-------- Material shown

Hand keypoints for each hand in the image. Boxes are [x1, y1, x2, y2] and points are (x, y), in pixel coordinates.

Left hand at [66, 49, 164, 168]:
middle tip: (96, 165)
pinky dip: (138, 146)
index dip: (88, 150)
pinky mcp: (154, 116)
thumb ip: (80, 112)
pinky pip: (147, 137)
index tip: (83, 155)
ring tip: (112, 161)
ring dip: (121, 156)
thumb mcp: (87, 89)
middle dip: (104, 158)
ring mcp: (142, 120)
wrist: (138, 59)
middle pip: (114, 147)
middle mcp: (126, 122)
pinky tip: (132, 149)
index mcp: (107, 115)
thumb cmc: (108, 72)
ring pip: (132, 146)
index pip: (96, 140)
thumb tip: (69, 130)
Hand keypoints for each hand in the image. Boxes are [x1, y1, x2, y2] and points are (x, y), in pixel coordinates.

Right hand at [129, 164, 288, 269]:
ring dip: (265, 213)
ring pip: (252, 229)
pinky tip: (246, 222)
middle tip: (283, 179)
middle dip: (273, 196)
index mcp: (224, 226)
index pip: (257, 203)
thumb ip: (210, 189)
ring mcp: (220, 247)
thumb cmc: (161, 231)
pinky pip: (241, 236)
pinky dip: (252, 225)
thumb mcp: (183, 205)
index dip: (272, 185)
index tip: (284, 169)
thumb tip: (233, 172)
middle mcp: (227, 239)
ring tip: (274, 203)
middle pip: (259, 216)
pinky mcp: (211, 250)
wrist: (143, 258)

----------------
-------- Material shown

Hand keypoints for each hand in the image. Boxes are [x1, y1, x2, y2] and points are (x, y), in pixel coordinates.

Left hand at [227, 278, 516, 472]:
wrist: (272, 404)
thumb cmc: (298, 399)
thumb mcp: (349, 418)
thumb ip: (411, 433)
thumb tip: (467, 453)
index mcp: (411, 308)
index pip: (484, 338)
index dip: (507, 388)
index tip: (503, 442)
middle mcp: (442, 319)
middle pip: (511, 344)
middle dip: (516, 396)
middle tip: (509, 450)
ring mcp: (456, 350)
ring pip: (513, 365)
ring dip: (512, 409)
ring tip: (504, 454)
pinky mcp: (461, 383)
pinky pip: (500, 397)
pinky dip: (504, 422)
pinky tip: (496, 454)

----------------

Work request
Gather each line from the listing above that holds "middle".

Solution below
middle tip: (96, 165)
middle dip: (104, 158)
middle pip: (114, 147)
middle mcp: (126, 122)
middle tip: (283, 179)
middle dip: (273, 196)
middle mcp: (227, 239)
middle pip: (259, 216)
middle mcp: (442, 319)
middle pip: (511, 344)
middle dip: (516, 396)
middle tip: (509, 450)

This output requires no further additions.